Blue signed spaces sit right next to the Landvetter terminal
Accessible Parking at Göteborg Landvetter Airport sits directly beside the main terminal building, so you roll or walk just a short few dozen meters to check-in. Spaces are clearly marked with the blue wheelchair symbol and laid out for extra door-opening room, which helps if you use a wheelchair, walker, or have a passenger who does.
This is standard airport Accessible Parking, not a separate premium product, but the key perk is proximity: you park at ground level right by departures instead of using a multi-storey or long‑term lot farther out. That cuts your curb‑to‑check‑in time down to a few minutes compared with 10–15 minutes from remote parking with shuttle.
Rules normally follow Swedish disabled parking regulations, so you should display a valid disabled parking permit in the windshield to use these marked spaces. Airport staff and security cars circulate around the terminal frontage several times an hour, and they do check for permits in the dedicated bays.
Lighting around these spaces stays on through the night, matching terminal operating hours that run from early morning first departures to the last evening arrivals.

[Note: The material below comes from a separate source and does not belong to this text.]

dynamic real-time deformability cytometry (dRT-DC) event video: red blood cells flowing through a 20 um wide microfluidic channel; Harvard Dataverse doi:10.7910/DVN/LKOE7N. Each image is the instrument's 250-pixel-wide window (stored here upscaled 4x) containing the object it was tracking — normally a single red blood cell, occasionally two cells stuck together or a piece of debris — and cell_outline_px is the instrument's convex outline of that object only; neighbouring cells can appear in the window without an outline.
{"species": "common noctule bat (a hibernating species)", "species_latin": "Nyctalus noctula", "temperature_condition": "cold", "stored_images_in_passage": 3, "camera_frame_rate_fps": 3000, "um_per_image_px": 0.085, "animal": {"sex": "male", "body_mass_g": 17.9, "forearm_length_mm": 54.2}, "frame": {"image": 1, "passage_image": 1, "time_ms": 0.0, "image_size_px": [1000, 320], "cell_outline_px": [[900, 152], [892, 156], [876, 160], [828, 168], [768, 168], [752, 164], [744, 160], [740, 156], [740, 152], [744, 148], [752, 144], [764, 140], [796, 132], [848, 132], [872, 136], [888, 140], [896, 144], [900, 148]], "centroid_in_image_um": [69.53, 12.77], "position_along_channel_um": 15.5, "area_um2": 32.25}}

That helps if you are dropping off or picking up someone on a 06:00 flight or a late arrival around 23:00, when regular curb space can be busy and hard to hold.
Accessible Parking sits inside the main terminal traffic loop, so there is no shuttle or extra barrier to cross. If you arrive in a wheelchair-accessible vehicle or taxi, you can first drop at the terminal door, then park the car in an accessible bay a minute or two away on foot.
Practical tip: Spaces nearest the main entrance fill first, especially before 08:00 on weekdays, so plan to arrive at least 20 minutes earlier than you normally would to give yourself time to find a blue-marked bay right by the terminal.